> **Passage for review**
..............................

2017 Annual Meeting

Chicago IL
January 6 – 8

The 2017 Annual Meeting was held in Chicago, IL (January 6-8, 2017 - Friday, Saturday, & Sunday). View Photos from the meeting.

Webcasts from selected AEA sessions and AEA Poster Presenter Videos are available, compliments of the AEA.

Saturday, January 7

Cliometrics in Historical Perspective: In Remembrance of Robert Fogel and Douglass North (N0, B0)

Paper Session

Saturday, Jan. 7, 2017 2:30 PM – 4:30 PM

Hyatt Regency Chicago, Crystal A
Hosted By: American Economic Association
  • Chair: Claudia Goldin, Harvard University and NBER
  • Paper title: A Cliometric Counterfactual: What If There Had Been Neither Fogel nor North?
  • Keywords: Cliometrics
  • Abstract: Using the counterfactual model pioneered by Robert Fogel in his famous railroad study, we look at the development of the cliometric movement. In this research the counterfactual is that Nobel laureates Robert Fogel and Douglass North were not contributors to the economics literature. How would cliometrics, which predates the contributions of Fogel and North, have developed without their contributions? The use of the counterfactual in this case provides a unique method of measuring their contributions to the discipline of economic history.
  • Paper title: Douglass North, Cliometrics, and the New Institutional Economics: Continuity or Divergence?

..............................

> **Provided material**
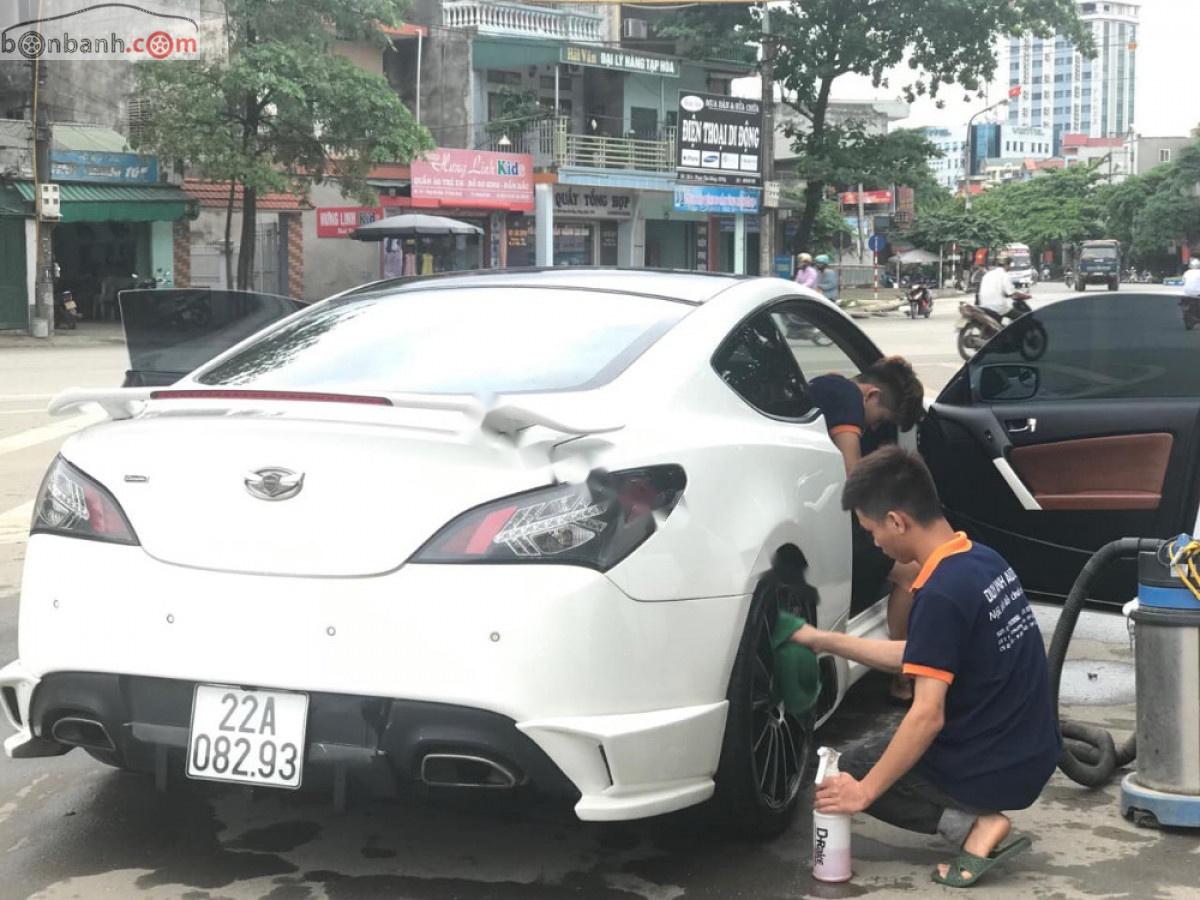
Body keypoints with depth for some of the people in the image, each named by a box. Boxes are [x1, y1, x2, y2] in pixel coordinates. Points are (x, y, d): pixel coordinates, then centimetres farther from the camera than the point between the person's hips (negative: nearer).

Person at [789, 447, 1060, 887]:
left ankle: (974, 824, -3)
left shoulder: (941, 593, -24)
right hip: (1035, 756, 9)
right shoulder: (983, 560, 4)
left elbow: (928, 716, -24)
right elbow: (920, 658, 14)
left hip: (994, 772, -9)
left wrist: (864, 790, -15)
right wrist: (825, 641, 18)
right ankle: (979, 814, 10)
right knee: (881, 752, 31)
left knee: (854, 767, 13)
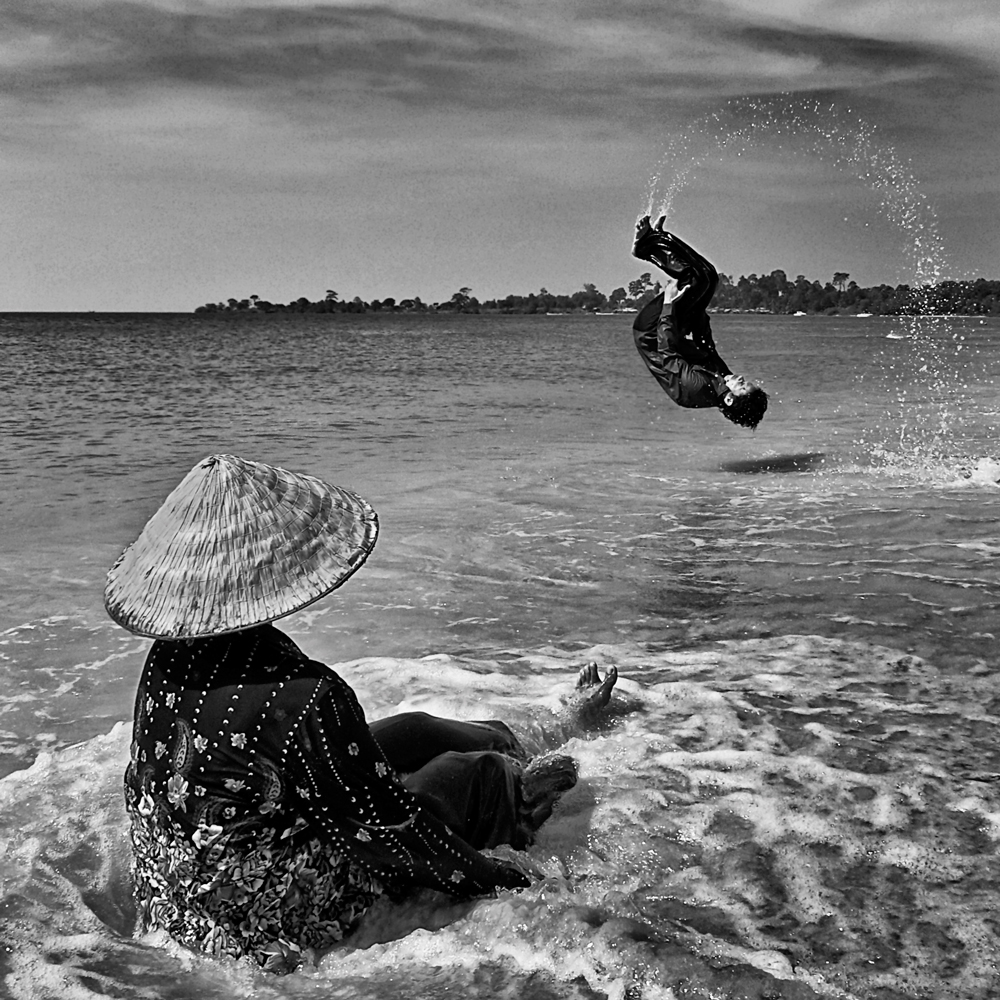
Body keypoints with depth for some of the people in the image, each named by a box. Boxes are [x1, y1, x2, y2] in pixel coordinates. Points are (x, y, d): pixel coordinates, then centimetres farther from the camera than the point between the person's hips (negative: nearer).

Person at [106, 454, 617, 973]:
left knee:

..............................

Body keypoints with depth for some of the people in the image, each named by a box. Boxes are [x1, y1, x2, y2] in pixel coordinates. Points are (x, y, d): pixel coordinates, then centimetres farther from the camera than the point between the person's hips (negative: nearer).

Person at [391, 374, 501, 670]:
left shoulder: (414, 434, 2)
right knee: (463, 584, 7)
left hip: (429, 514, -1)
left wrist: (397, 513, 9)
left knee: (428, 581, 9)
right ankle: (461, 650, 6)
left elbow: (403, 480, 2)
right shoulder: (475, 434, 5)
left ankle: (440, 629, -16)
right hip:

..............................

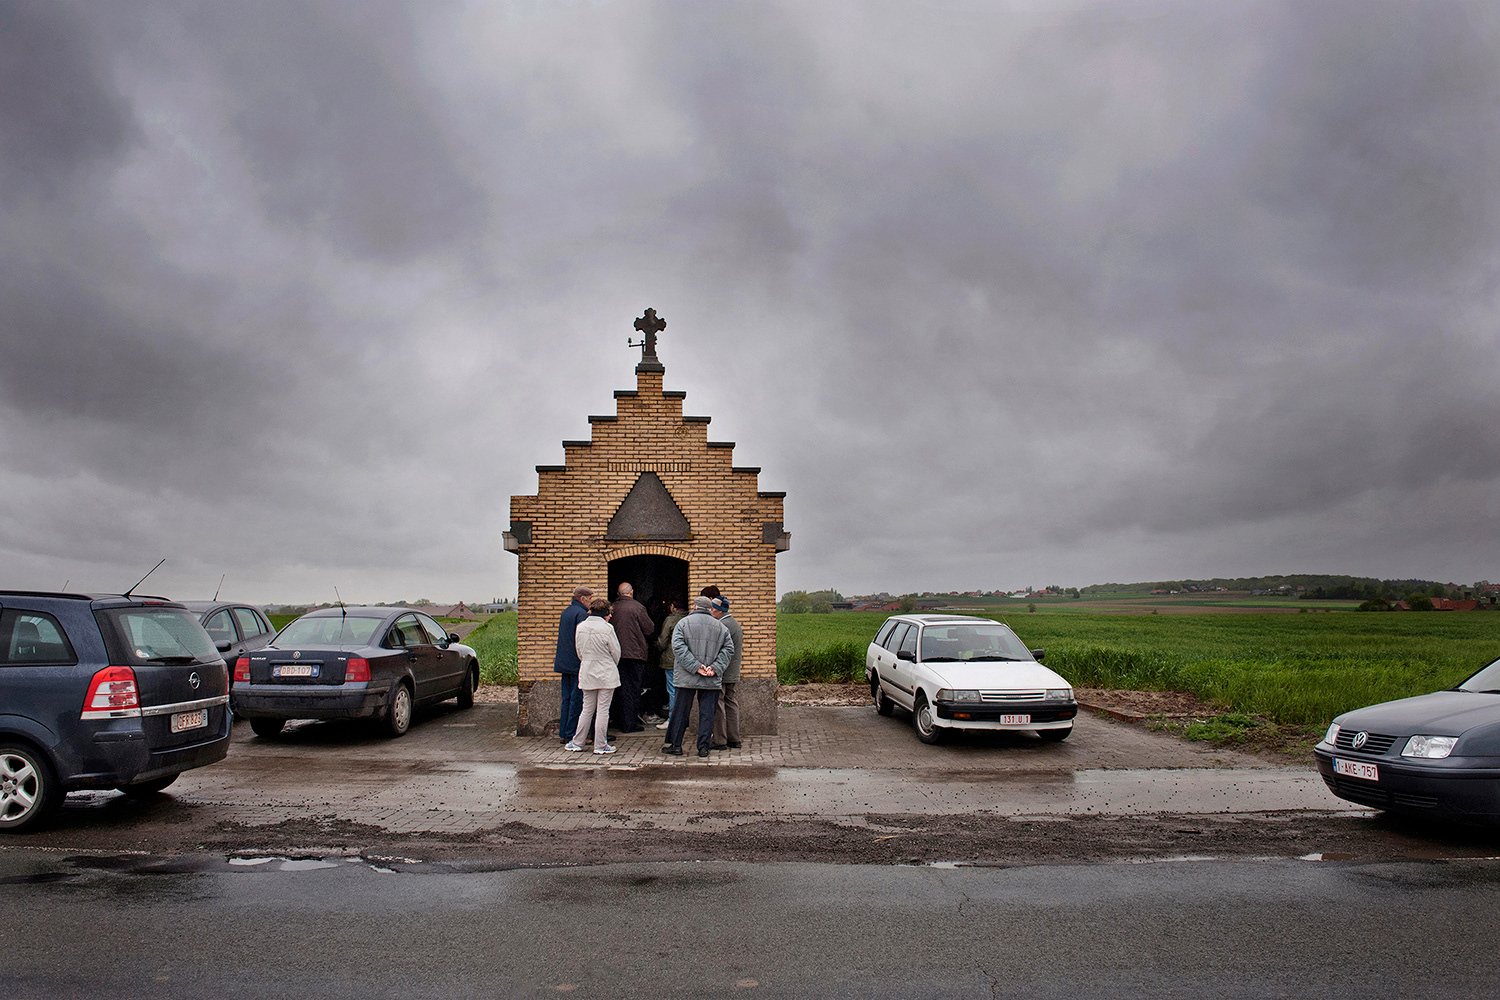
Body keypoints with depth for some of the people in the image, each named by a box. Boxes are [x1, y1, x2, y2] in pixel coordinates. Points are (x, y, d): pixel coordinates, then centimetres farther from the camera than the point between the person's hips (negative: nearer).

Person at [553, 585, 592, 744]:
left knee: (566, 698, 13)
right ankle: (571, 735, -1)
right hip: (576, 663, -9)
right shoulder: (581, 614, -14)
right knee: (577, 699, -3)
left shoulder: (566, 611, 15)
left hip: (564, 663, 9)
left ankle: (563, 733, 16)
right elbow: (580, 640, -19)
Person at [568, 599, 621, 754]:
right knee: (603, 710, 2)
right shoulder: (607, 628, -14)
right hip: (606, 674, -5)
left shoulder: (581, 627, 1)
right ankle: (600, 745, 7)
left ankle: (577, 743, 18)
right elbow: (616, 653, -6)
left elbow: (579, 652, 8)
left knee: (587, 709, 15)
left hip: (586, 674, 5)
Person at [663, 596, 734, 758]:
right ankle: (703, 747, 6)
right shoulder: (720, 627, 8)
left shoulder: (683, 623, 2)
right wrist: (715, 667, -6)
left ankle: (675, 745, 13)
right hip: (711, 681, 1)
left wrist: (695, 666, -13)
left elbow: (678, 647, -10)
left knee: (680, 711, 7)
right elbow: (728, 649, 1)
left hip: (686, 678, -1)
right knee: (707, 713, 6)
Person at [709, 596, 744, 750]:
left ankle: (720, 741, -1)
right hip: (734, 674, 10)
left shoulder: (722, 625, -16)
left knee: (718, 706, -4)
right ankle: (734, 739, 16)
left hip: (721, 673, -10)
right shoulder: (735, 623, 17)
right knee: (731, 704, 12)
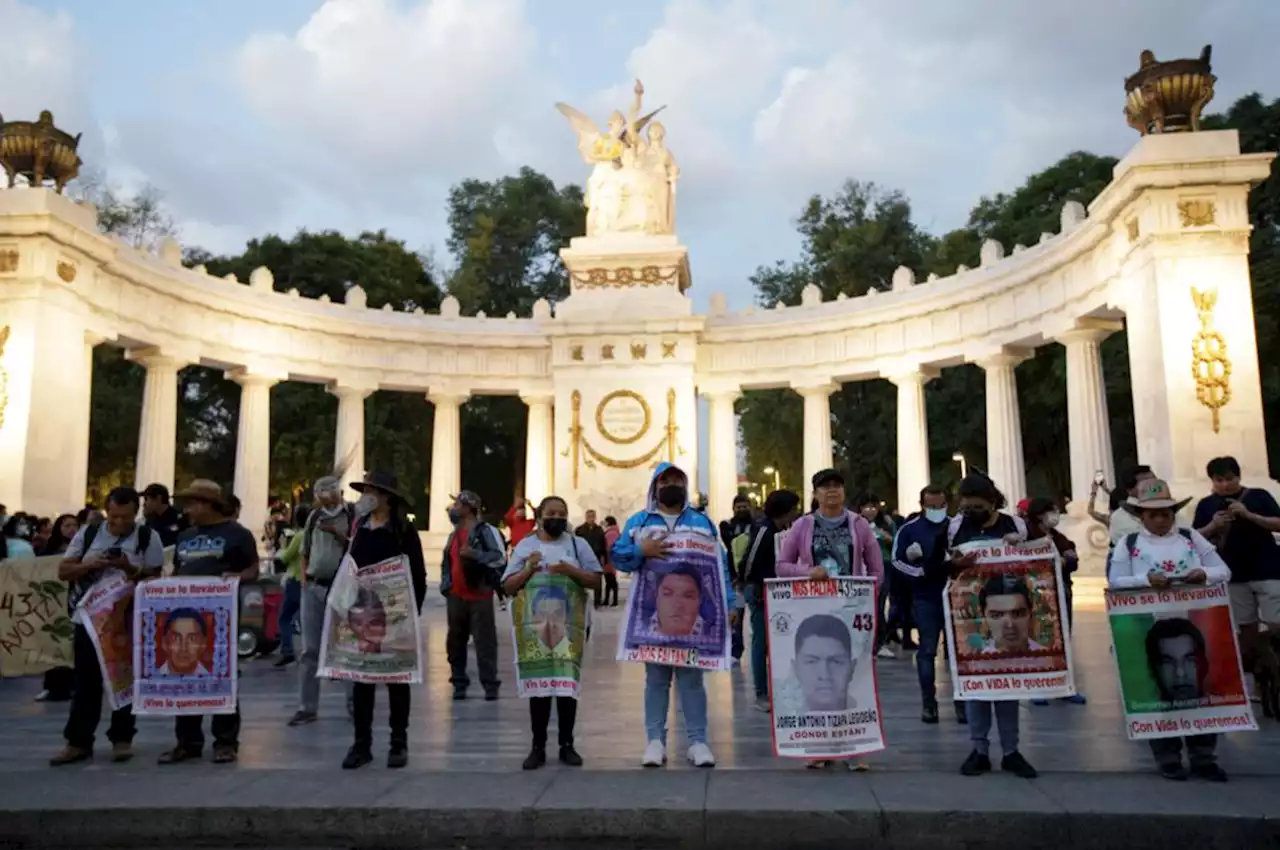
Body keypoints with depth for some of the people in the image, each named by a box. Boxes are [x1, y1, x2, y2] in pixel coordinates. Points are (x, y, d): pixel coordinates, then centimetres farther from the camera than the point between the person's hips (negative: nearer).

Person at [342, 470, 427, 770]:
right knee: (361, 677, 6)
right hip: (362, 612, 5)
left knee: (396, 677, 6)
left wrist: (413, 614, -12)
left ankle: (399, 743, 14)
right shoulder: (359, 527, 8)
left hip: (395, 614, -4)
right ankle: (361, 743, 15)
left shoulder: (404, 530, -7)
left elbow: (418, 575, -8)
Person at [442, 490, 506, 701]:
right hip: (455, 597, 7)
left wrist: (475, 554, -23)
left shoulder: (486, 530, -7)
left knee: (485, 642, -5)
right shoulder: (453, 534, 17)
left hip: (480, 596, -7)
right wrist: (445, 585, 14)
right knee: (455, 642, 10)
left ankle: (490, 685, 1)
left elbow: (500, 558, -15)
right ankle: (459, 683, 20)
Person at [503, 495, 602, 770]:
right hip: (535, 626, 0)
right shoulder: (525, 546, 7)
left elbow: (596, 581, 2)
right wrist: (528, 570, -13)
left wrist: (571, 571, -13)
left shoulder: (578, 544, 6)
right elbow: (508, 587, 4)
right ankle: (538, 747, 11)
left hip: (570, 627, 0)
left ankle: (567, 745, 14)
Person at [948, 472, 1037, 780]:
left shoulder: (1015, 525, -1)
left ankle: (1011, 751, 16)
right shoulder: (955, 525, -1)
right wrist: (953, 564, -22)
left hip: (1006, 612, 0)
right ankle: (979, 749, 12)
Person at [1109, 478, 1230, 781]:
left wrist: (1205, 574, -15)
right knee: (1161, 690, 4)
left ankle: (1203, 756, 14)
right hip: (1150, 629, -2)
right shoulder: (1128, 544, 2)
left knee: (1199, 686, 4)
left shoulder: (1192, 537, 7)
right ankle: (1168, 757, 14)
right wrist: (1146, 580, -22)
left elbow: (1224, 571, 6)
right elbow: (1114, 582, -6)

..............................

Summarize the 2017 Annual Meeting page above in two sentences.

> **Output for this task**
The 2017 Annual Meeting took place in Chicago, IL, from Friday, January 6 through Sunday, January 8, 2017, and webcasts of selected AEA sessions and AEA poster presenter videos are available. On Saturday, January 7, a paper session at the Hyatt Regency Chicago, hosted by the American Economic Association and chaired by Claudia Goldin, was held in remembrance of Robert Fogel and Douglass North, and it included a paper that applies Fogel's counterfactual model to ask how cliometrics would have developed without their contributions.